We think that the three-year statute of limitations pertaining to actions for relief upon the ground of fraud (RCW 4.16.080(4), Rem. Rev. Stat. (Sup.), § 159(4)) applies under the facts of this case. This statute would not begin to run until Herbert discovered, or should have discovered, that Arthur had received full compensation and was therefore fraudulently withholding the property. Ackerson v. Elliott, 97 Wash. 31, 165 Pac. 899.
The fact is that Herbert never did discover when Arthur received full compensation. Nor did he have any way of ascertaining that fact, for it would have required an examination of Arthur’s books.
Moreover, there is considerable authority to support the view that, for another reason, the statute of limitations did not begin to run as to this cause of action. See Bogert on Trusts and Trustees, 219, § 953, citing numerous cases, for the proposition that if, after a wrongful withholding of property, the holder recognizes the equity of the wronged *801person and in substance asserts that he holds legal title in trust for the injured person, the statute of limitations does not operate against the beneficiary. Here, Arthur did recognize his duty when approached by Herbert, and told Herbert that he (Arthur) would convey the land to the corporation “one of these days.”
We therefore conclude that the cause of action based upon a constructive trust with regard to the tract in question is not barred by the statute of limitations.
If this constructive trust is ultimately established on the basis of all the evidence, it will, to a considerable extent, account for the excess rentals Arthur has received over the years. If there then remains additional excess rentals, the same facts which give rise to a constructive trust regarding the real property will, on the theory of money had and received, entitle the corporation to recovery thereof. See Tefft v. Schaefer, 148 Wash. 602, 269 Pac. 1048. We now speak only on the basis of the prima facie case which appellant has presented, and which may be overcome when respondent produces his own evidence.
What has just been said regarding the corporation’s right, on this record, to recover excess rentals, is also applicable to the asserted wrongfully-declared bonus of $10,200 which Arthur received. Since Arthur stands in a fiduciary relationship to the corporation and the minority stockholder, the burden is upon him to establish that this was a proper disposition of corporate surplus.

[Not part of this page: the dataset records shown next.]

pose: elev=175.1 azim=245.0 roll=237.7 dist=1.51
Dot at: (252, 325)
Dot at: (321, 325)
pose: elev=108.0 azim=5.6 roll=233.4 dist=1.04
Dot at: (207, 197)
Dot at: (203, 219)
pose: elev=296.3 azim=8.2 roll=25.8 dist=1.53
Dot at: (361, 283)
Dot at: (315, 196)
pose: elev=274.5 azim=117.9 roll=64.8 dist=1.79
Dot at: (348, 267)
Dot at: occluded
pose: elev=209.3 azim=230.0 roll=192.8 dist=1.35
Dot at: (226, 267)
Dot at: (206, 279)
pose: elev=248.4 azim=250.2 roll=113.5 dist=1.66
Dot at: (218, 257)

Herbert did not discover this bonus transaction until his own accountant examined the books shortly before this action was brought. In view of his lack of education, experience and knowledge of business affairs, he is not chargeable with earlier knowledge, though such information might have been ascertained by an examination of the books. Wallace v. Lincoln Sav. Bank, 89 Tenn. 630, 15 S. W. 448. It is not even established, on this record, that Herbert had actual access to the books in which such bonus was recorded, though as a director he was entitled to examine *802the same. These considerations lead us to believe that the statute of limitations has not run as to this bonus transaction.
In our view, appellant has not established a prima facie case with regard to the alleged wrongful withholding of salaries. The reason given for the salary reductions of which he complains was that company business required this action. The record does not establish otherwise, nor is there any basis for concluding that appellant’s services were worth more than he was actually paid.

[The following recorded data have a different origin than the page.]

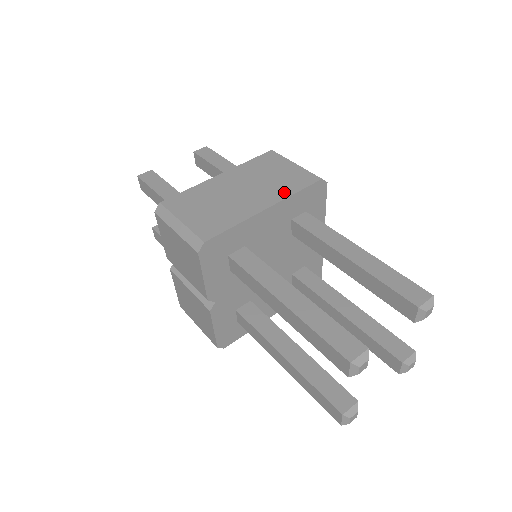
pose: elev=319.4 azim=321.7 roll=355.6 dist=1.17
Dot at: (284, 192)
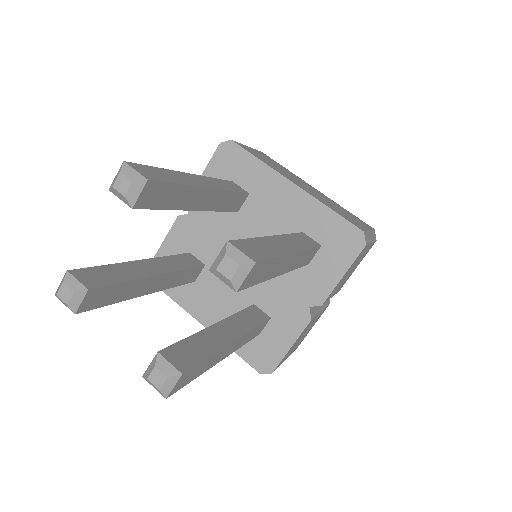
Dot at: (324, 202)
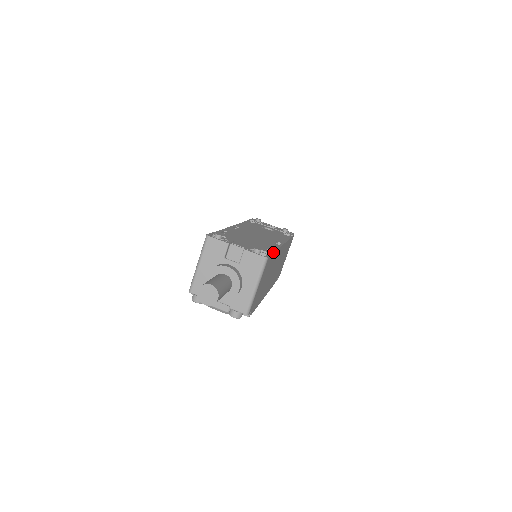
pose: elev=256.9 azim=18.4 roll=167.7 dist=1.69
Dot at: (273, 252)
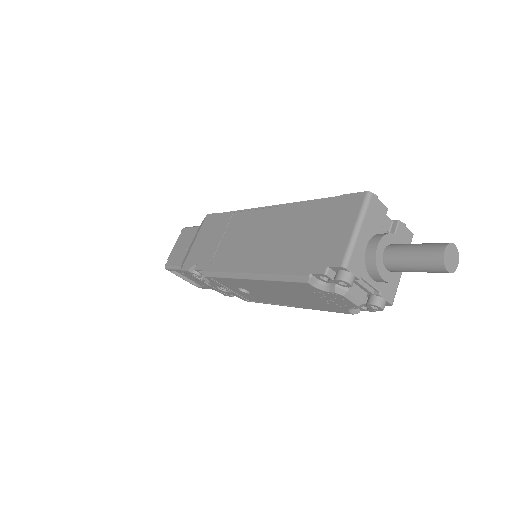
Dot at: occluded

Whether or not appellant’s request for an accounting, appraisal and sale of corporate assets has merit, depends upon whether he ultimately prevails on any of the matters .concerning .which he has established a prima facie case. If he does, then it will be for the trial court to determine what .equitable .procedures should be followed to assure a fair and proper determination and enforcement of his rights.
The judgment is reversed and the cause is remanded, with directions to grant appellant a new trial.
Grady, C. J., Schwellenbach, Donworth, and Finley, JJ., concur.